_What this task involves_. What lines in the entries hold the string "their"? List them.

_Entries shown_.
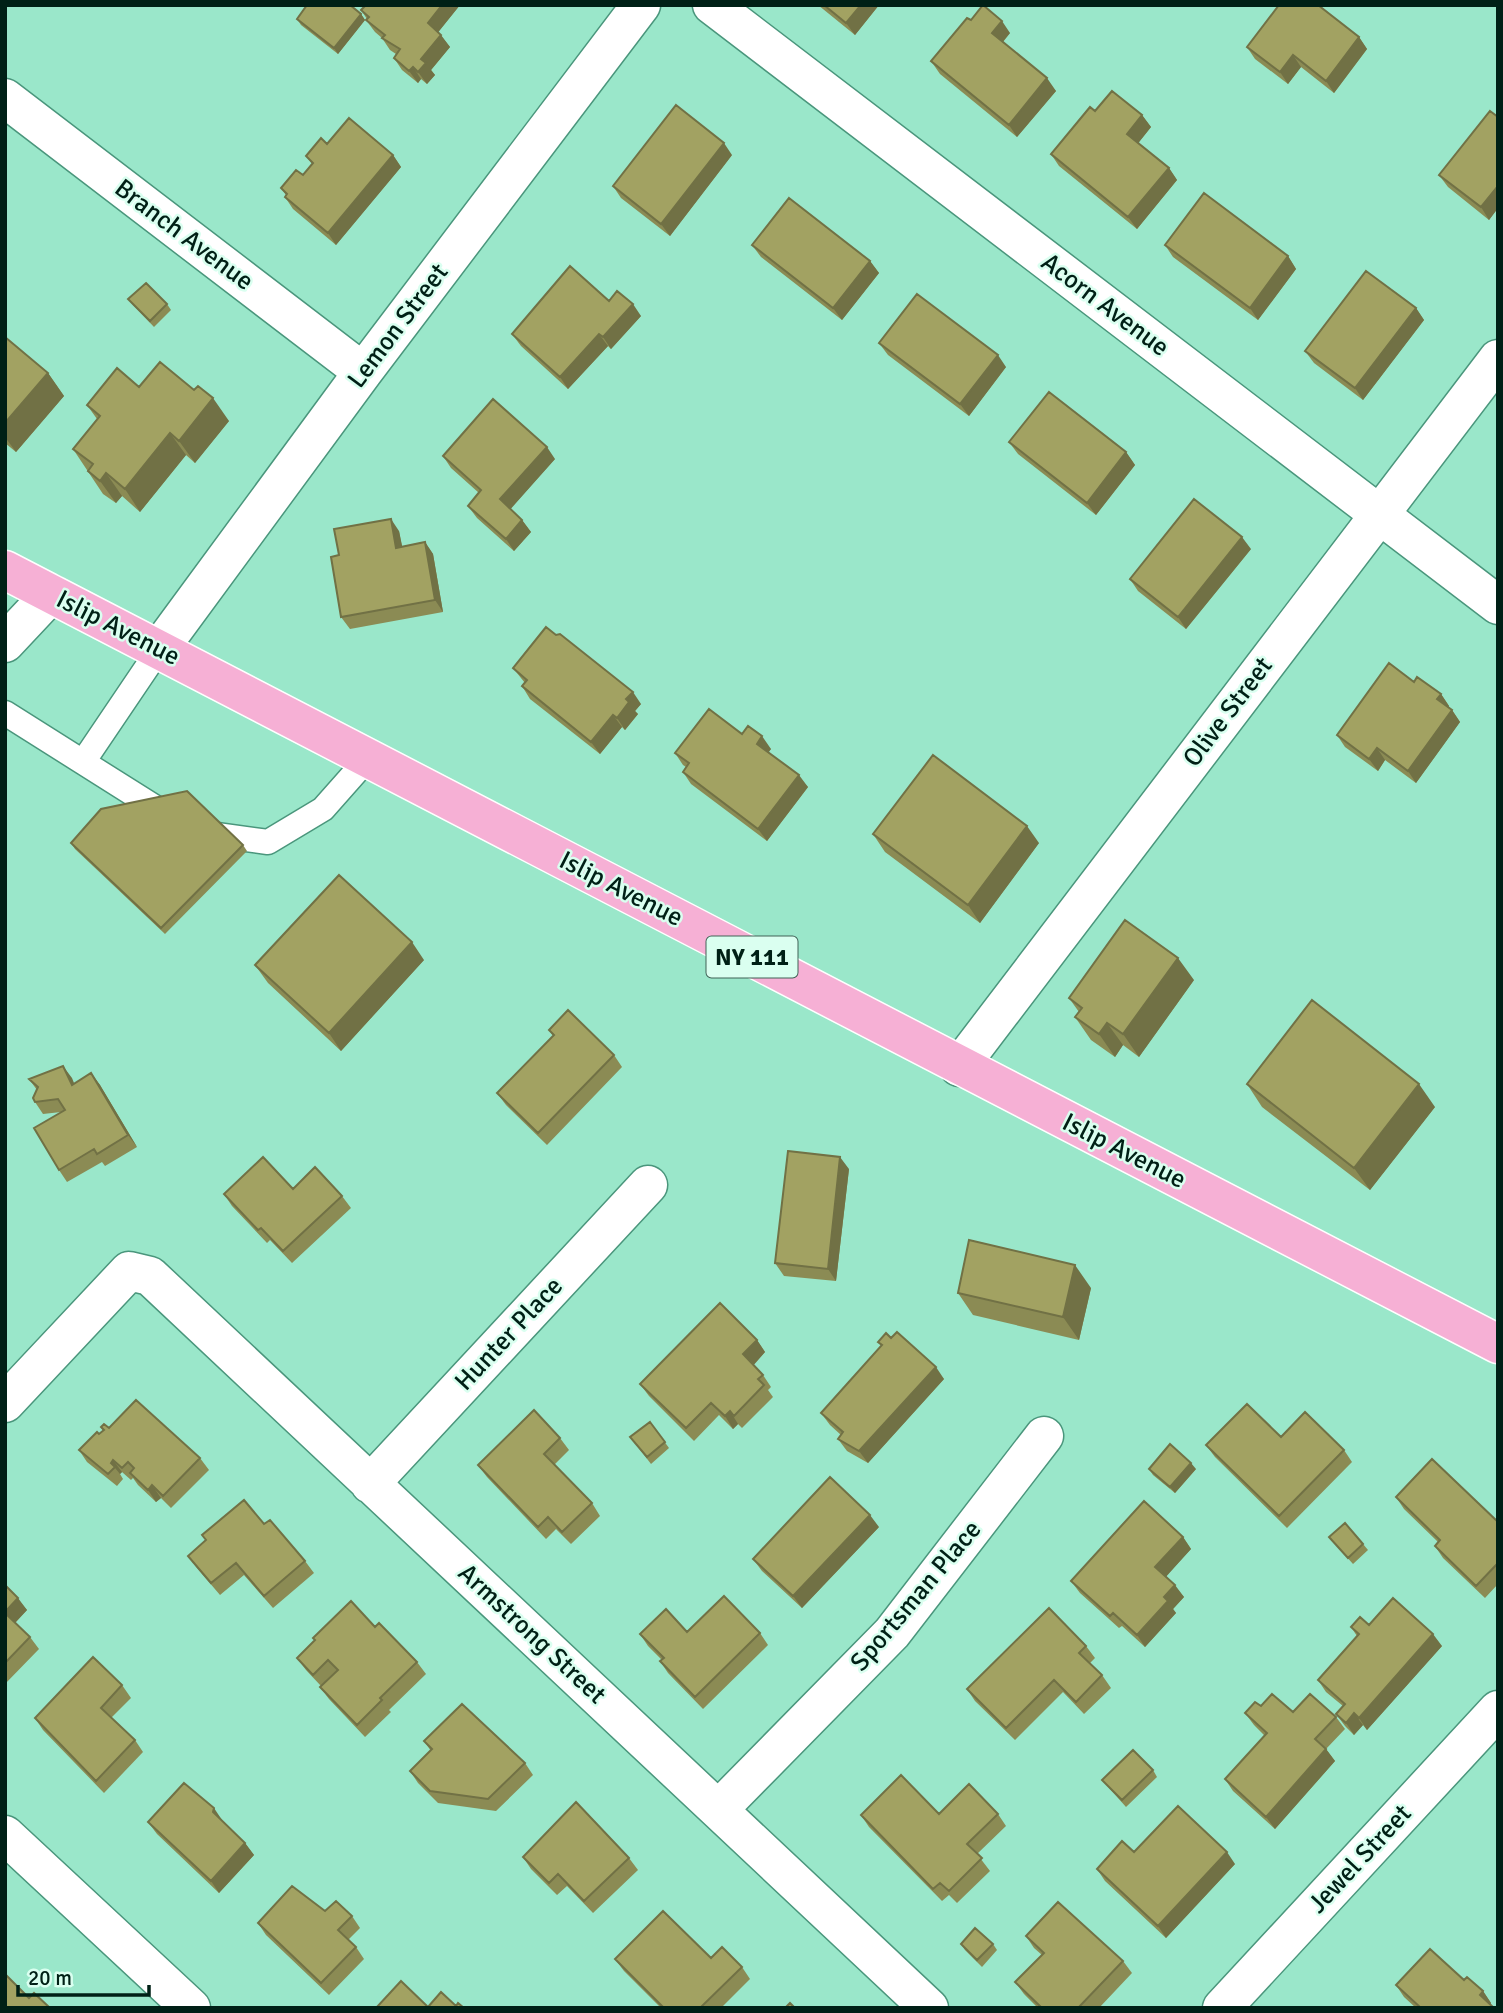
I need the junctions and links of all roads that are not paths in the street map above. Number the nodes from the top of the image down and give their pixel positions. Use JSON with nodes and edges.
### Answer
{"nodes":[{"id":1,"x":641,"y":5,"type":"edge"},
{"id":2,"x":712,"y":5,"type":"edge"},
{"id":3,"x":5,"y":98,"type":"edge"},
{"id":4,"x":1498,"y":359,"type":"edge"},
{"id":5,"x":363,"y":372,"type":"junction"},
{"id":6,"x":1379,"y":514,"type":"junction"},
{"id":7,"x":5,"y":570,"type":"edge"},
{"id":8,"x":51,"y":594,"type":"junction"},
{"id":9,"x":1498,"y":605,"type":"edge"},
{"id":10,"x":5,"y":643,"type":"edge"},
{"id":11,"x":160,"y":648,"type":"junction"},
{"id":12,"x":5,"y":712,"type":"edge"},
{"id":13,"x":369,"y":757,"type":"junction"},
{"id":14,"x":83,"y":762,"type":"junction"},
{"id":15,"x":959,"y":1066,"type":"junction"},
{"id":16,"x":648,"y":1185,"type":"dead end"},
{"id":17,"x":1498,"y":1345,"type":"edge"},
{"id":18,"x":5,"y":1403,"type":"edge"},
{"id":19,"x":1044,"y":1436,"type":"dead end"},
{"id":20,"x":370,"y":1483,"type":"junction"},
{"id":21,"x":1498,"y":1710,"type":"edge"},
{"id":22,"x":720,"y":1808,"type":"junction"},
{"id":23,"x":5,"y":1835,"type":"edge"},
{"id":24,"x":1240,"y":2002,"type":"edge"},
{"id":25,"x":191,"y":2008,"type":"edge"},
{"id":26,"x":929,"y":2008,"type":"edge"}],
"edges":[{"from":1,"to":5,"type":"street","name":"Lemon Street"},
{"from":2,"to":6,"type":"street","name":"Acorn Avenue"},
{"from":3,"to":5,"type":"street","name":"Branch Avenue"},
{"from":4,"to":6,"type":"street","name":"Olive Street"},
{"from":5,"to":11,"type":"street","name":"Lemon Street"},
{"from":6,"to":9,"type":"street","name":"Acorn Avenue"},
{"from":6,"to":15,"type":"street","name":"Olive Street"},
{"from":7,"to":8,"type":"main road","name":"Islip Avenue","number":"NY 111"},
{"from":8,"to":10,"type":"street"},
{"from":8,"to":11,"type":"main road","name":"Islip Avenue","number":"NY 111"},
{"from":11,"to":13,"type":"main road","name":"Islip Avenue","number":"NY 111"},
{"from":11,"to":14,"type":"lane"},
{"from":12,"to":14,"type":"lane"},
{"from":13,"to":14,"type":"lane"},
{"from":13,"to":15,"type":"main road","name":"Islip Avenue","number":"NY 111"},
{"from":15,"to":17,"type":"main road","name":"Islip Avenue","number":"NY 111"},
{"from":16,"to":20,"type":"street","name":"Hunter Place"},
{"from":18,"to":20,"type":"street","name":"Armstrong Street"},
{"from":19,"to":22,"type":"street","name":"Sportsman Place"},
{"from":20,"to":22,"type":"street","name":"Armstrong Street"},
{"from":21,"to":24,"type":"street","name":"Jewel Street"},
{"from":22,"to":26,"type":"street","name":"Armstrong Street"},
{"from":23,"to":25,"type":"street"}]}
* * *
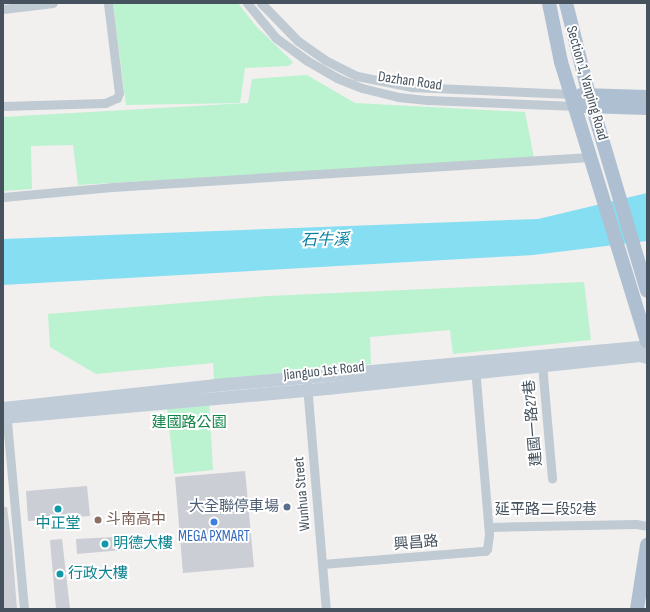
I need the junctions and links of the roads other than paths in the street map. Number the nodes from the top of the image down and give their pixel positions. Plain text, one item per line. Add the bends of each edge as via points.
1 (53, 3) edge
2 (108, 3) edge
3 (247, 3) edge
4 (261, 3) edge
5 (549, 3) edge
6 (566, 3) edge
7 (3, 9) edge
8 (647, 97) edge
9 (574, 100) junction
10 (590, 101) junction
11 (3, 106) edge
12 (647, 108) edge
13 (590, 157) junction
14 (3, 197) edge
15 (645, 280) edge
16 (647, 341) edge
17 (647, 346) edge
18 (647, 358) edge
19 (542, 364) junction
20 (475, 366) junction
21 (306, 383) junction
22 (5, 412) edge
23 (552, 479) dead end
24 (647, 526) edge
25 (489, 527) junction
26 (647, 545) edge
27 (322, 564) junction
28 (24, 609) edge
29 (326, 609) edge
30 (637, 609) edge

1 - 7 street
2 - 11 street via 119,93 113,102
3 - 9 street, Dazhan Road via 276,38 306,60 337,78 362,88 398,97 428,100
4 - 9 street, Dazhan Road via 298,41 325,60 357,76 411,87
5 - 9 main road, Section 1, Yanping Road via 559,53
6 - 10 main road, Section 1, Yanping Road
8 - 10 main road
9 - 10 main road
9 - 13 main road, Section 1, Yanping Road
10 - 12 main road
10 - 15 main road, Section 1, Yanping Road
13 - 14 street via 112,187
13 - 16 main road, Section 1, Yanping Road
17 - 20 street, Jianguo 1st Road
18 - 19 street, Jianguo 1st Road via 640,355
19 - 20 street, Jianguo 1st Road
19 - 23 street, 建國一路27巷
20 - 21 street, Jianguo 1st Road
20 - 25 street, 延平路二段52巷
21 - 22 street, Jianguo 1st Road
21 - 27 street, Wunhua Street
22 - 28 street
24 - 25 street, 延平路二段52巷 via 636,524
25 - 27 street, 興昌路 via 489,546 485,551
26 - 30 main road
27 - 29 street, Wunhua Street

_Exercise solution_.
I need the junctions and links of all roads that are not paths in the street map above. Number the nodes from the top of the image down and give their pixel positions. Use JSON with nodes and edges.
I need the junctions and links of the roads other than paths in the street map. Number the nodes from the top of the image down and give their pixel positions. Plain text, one item per line. Add the bends of each edge as via points.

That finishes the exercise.